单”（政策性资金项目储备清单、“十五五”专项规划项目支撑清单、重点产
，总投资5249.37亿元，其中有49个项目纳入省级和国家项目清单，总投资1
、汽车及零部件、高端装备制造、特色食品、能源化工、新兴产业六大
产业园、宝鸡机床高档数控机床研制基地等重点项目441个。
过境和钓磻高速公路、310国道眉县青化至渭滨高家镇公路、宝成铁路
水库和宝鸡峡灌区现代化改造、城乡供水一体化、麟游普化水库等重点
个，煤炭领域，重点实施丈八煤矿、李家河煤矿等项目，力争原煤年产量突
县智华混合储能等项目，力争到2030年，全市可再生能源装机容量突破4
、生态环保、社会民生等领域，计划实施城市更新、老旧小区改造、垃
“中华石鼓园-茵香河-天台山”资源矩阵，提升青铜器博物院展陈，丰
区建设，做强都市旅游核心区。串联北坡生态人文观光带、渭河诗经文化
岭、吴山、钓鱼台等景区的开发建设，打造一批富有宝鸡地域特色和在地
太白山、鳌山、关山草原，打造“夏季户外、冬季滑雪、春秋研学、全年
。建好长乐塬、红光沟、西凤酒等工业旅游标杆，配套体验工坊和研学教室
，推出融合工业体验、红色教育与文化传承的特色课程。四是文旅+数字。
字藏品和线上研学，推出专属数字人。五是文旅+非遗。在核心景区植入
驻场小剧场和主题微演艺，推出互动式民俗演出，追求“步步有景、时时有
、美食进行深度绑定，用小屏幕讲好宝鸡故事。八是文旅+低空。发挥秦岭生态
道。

_ _ _ _

* What the exercise asks
Please output exactly the lines from the one containing "岭、吴山、钓鱼台等景区的开发建设，打造一批富有宝鸡地域特色和在地" through the end of the records, both included.

* Task answer
岭、吴山、钓鱼台等景区的开发建设，打造一批富有宝鸡地域特色和在地
太白山、鳌山、关山草原，打造“夏季户外、冬季滑雪、春秋研学、全年
。建好长乐塬、红光沟、西凤酒等工业旅游标杆，配套体验工坊和研学教室
，推出融合工业体验、红色教育与文化传承的特色课程。四是文旅+数字。
字藏品和线上研学，推出专属数字人。五是文旅+非遗。在核心景区植入
驻场小剧场和主题微演艺，推出互动式民俗演出，追求“步步有景、时时有
、美食进行深度绑定，用小屏幕讲好宝鸡故事。八是文旅+低空。发挥秦岭生态
道。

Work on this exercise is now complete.